Das Hammerwurf-Meeting in Olfen ist überschaubar. Kurios ist allerdings eine Hygieneregel, die den Ablauf des Wettkampfes stark beeinträchtigt.

Olfen

, 05.09.2020, 06:00 Uhr / Lesedauer: 1 min
Die Olfener Wurfanlage ist Austragungsort der Westfalenmeisterschaften.

Die Olfener Wurfanlage ist Austragungsort der Westfalenmeisterschaften. © Patrick Fleckmann

Überschaubar klein ist das Feld bei den Westfalenmeisterschaften im Hammerwerfen, die am Sonntagmittag in Olfen stattfinden. Dass es überhaupt noch Meisterschaften gibt - und das in Olfen - hätte Olfens Wurftrainer Franz-Josef Sträter vor Monaten nicht gedacht.

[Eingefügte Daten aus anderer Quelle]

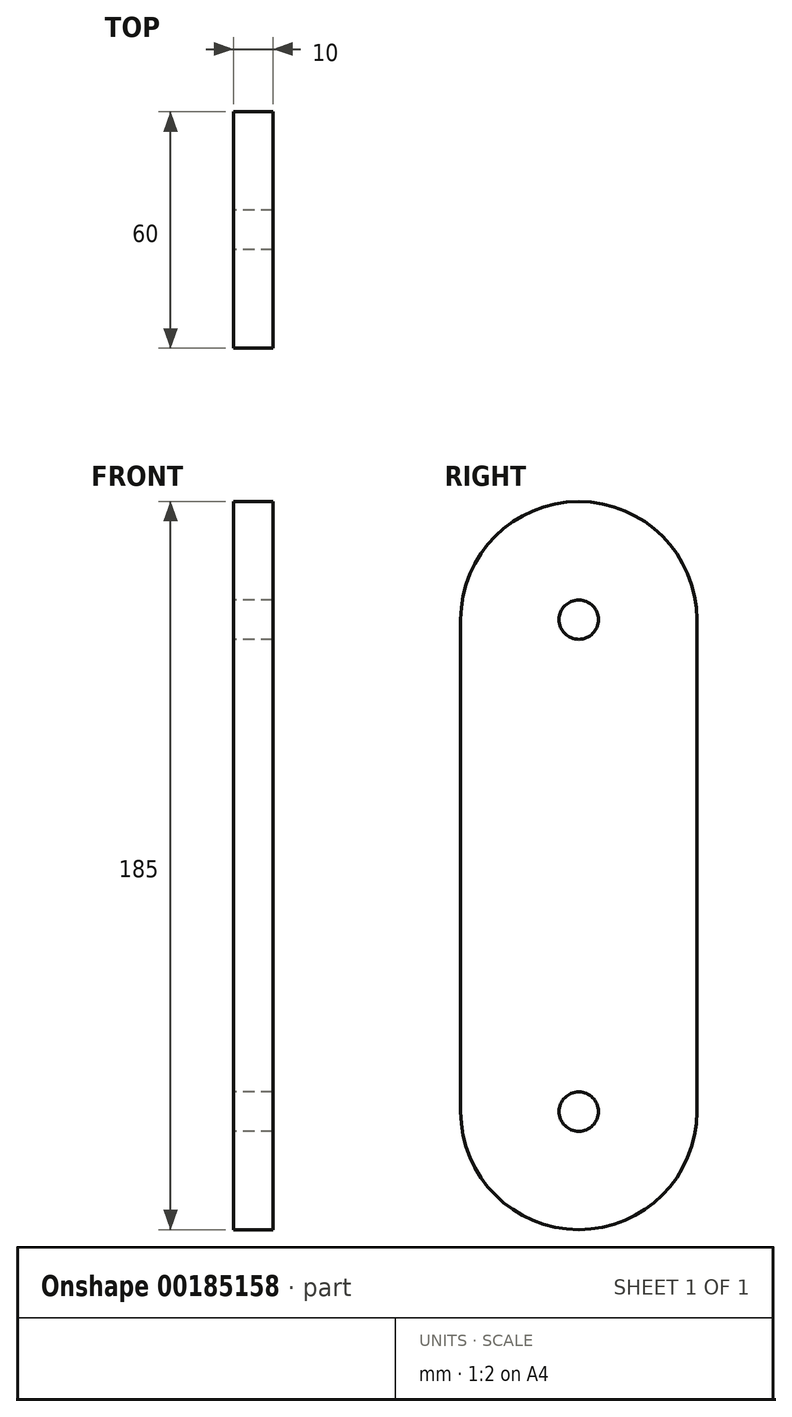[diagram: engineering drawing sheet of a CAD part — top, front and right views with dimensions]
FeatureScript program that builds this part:
annotation { "Feature Type Name" : "Feature", "Feature Type Description" : "" }
export const myFeature = defineFeature(function(context is Context, id is Id, definition is map)
    precondition{}
    {
        {
            var Q0;
            Q0=qCreatedBy(makeId("Right.planeOp"),FACE);
            var sketch = newSketch(context, id + "F0", { "sketchPlane" : qUnion([Q0])});
            skCircle(sketch, "E0", {"center": v(0, 0) * mm, "radius": 5 * mm});
            skArc(sketch, "E1", {"start": v(-30, 0) * mm, "mid": v(0, -30) * mm, "end": v(30, 0) * mm});
            skLineSegment(sketch, "E2", {"start": v(0, 0) * mm, "end": v(5, 0) * mm});
            skLineSegment(sketch, "E3", {"start": v(-30, 0) * mm, "end": v(-30, 125) * mm});
            skLineSegment(sketch, "E4", {"start": v(30, 0) * mm, "end": v(30, 125) * mm});
            skCircle(sketch, "E5", {"center": v(0, 125) * mm, "radius": 5 * mm});
            skArc(sketch, "E6", {"start": v(30, 125) * mm, "mid": v(0, 155) * mm, "end": v(-30, 125) * mm});
            skLineSegment(sketch, "E7", {"start": v(0, 0) * mm, "end": v(30, 0) * mm});
            skLineSegment(sketch, "E8", {"start": v(0, 125) * mm, "end": v(30, 125) * mm});
            skLineSegment(sketch, "E9", {"start": v(-30, 125) * mm, "end": v(30, 125) * mm});
            skSolve(sketch);
        }
        {
            var Q0;
            Q0=qSketchRegion(id+"F0",true);
            extrude(context, id + "F1", {"entities" : qUnion([Q0]), "depth" : 10 * mm});
        }
    });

Doch nun ist sie da. „Es ist unser erster Wettkampf“, macht Sträter klar. Eigentlich wäre der Termin eine Woche nach dem Olfener Stadionsportfest das Finale des NRW-Hammerwurf-Cups gewesen. Zahlreiche starke Werfer aus dem ganzen Bundesland wären dann gekommen. Nun ist der Kreis deutlich kleiner. Sträter: „Ich bin froh, dass wir die ganze Sache doch noch machen können.“

Jetzt lesen

Der Wettkampf läuft in zwei Blöcken ab. Um 11 Uhr beginnen die elf Frauen, um 12.45 Uhr folgen die acht Männer. Die Altersklassen sind dabei gemischt. Die Hälfte der Starter kommt aus Olfen. Um 15 Uhr muss auch der letzte Hammerwerfer die Anlage verlassen haben - denn dann steigt das Fußballderby in der Bezirksliga.

Doch das ist nur eine Einschränkung. Die Corona-Pandemie hat auch die Abläufe beim Olfener Meeting verändert. Jeder Werfer muss sein eigenes Wurfgerät mitbringen. „Und jeder muss seinen Hammer auch selbst wiederholen. Die Kampfrichter fassen den nicht an“, stellt Sträter klar.

Er befürchtet, dass es in Olfen zu mehr ungültigen Würfen kommen könnte. Denn die Athleten müssen die Anlage ordnungsgemäß nach hinten verlassen und dürfen erst dann nach vorne ins Feld laufen, um den Hammer abzuholen.